◆ **YOUR TASK**: Transcribe the listing in full, excluding any pictures.

◆ **RECORDS TO PROCESS**:
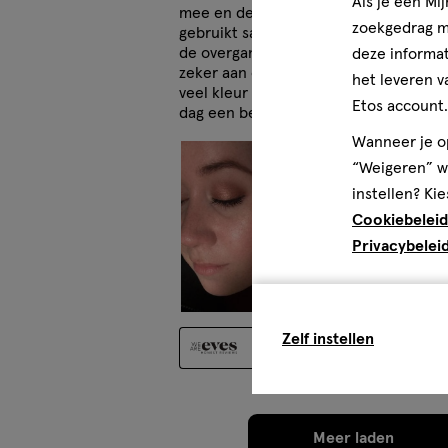
Als je een Mi
mee en de stick gaat ook heel lang mee
zoekgedrag me
gebruikt samen met een klein kwastje 
de overgang mooier wordt naar boven t
deze informat
zeker aan en zou ook zeker andere kl
het leveren v
veel kleur af en blijft ook goed zitten
Etos account.
dag een beetje bijkleuren maar dat is 
Wanneer je op
“Weigeren” wo
instellen? Kie
Cookiebeleid
Privacybelei
Zelf instellen
Oorspronkelijk gepost op
Meer laden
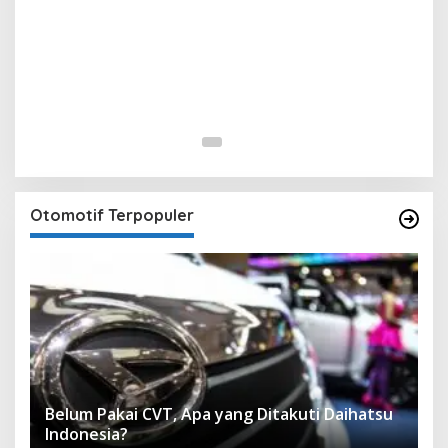
Otomotif Terpopuler
Belum Pakai CVT, Apa yang Ditakuti Daihatsu
Indonesia?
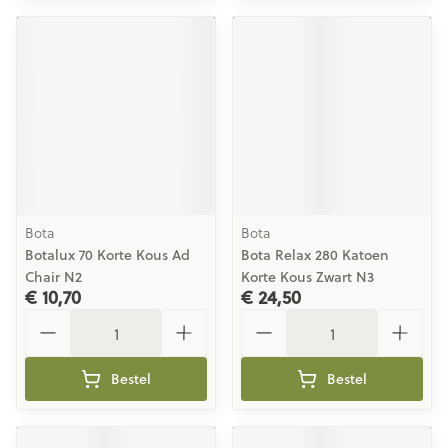
Bota
Bota
Botalux 70 Korte Kous Ad
Bota Relax 280 Katoen
Chair N2
Korte Kous Zwart N3
€ 10,70
€ 24,50
Aantal
Aantal
Bestel
Bestel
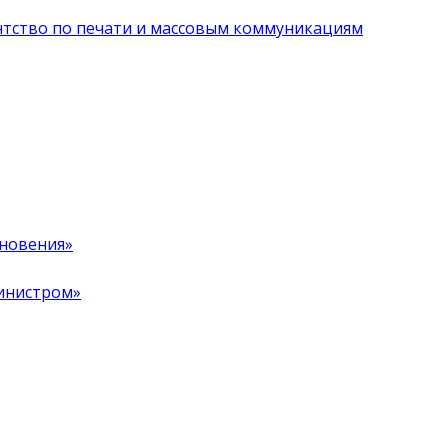
нтство по печати и массовым коммуникациям
хновения»
инистром»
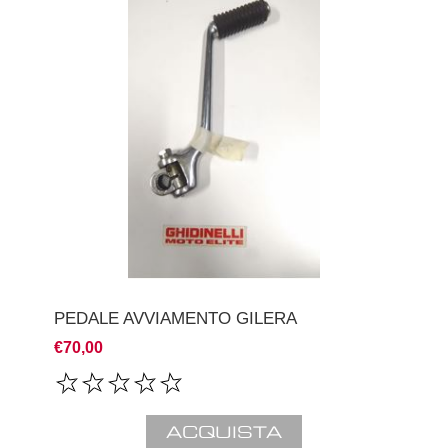
PEDALE AVVIAMENTO GILERA
€70,00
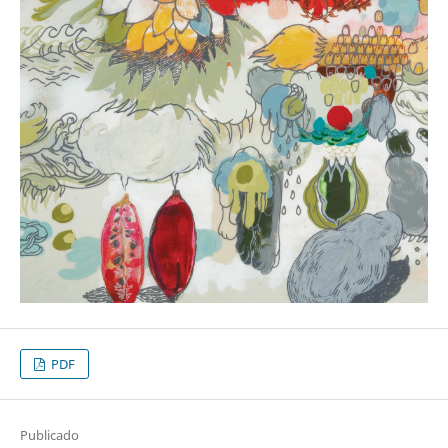
PDF
Publicado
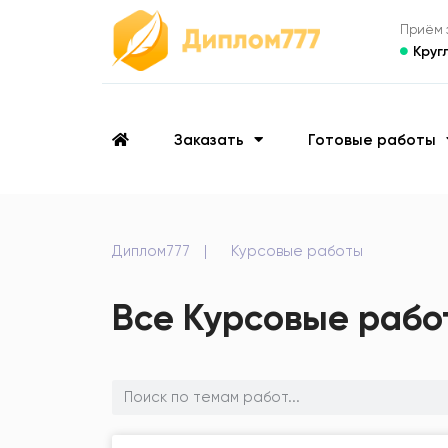
Приём з
Круг
Заказать
Готовые работы
Диплом777
|
Курсовые работы
Все Курсовые рабо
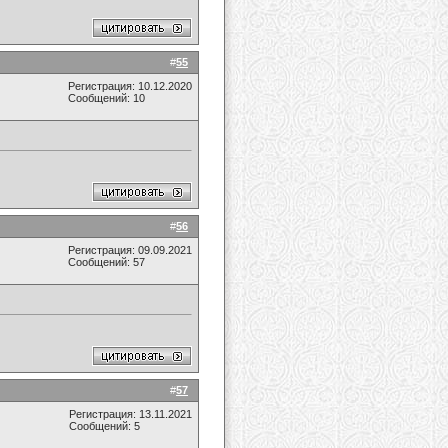
#
55
Регистрация: 10.12.2020
Сообщений: 10
#
56
Регистрация: 09.09.2021
Сообщений: 57
#
57
Регистрация: 13.11.2021
Сообщений: 5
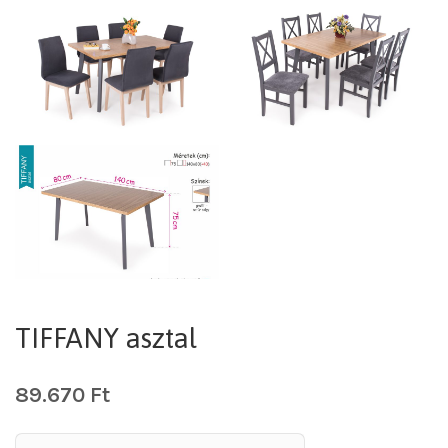
TIFFANY asztal
89.670
Ft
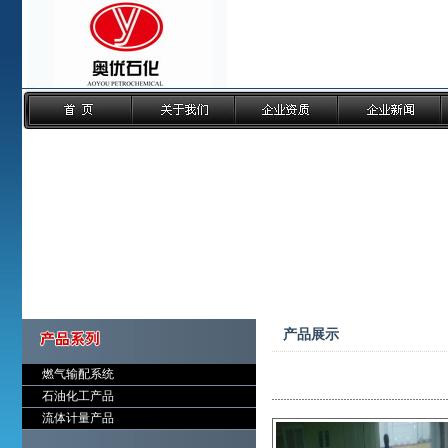
产品展示
燃气输配系统
石油化工产品
流体计量产品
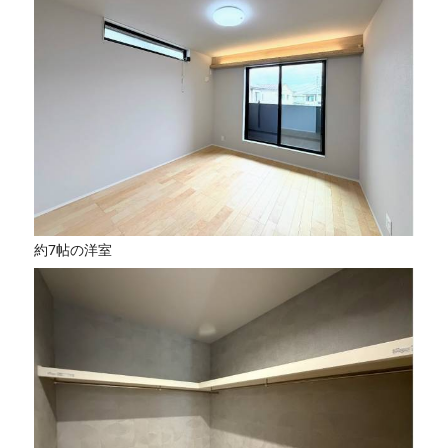
約7帖の洋室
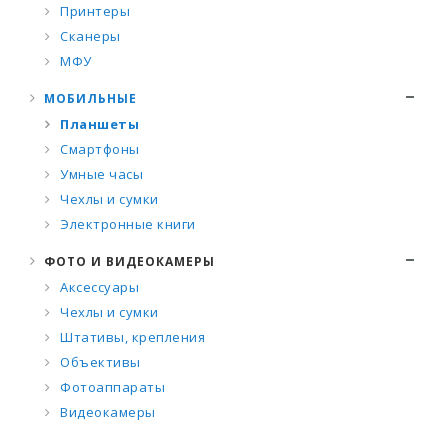
Принтеры
Сканеры
МФУ
МОБИЛЬНЫЕ
Планшеты
Смартфоны
Умные часы
Чехлы и сумки
Электронные книги
ФОТО И ВИДЕОКАМЕРЫ
Аксессуары
Чехлы и сумки
Штативы, крепления
Объективы
Фотоаппараты
Видеокамеры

◆ **ANSWER FOR THE TASK**:
Als je een Mi
mee en de stick gaat ook heel lang mee
zoekgedrag me
gebruikt samen met een klein kwastje 
de overgang mooier wordt naar boven t
deze informat
zeker aan en zou ook zeker andere kl
het leveren v
veel kleur af en blijft ook goed zitten
Etos account.
dag een beetje bijkleuren maar dat is 
Wanneer je op
“Weigeren” wo
instellen? Kie
Cookiebeleid
Privacybelei
Zelf instellen
Oorspronkelijk gepost op
Meer laden
Otomotif Terpopuler
Belum Pakai CVT, Apa yang Ditakuti Daihatsu
Indonesia?
Bota
Bota
Botalux 70 Korte Kous Ad
Bota Relax 280 Katoen
Chair N2
Korte Kous Zwart N3
€ 10,70
€ 24,50
Aantal
Aantal
Bestel
Bestel
нтство по печати и массовым коммуникациям
хновения»
инистром»
PEDALE AVVIAMENTO GILERA
€70,00
PDF
Publicado
Приём з
Круг
Заказать
Готовые работы
Диплом777
|
Курсовые работы
Все Курсовые рабо
#
55
Регистрация: 10.12.2020
Сообщений: 10
#
56
Регистрация: 09.09.2021
Сообщений: 57
#
57
Регистрация: 13.11.2021
Сообщений: 5
TIFFANY asztal
89.670
Ft
产品展示
燃气输配系统
石油化工产品
流体计量产品
約7帖の洋室
Принтеры
Сканеры
МФУ
МОБИЛЬНЫЕ
Планшеты
Смартфоны
Умные часы
Чехлы и сумки
Электронные книги
ФОТО И ВИДЕОКАМЕРЫ
Аксессуары
Чехлы и сумки
Штативы, крепления
Объективы
Фотоаппараты
Видеокамеры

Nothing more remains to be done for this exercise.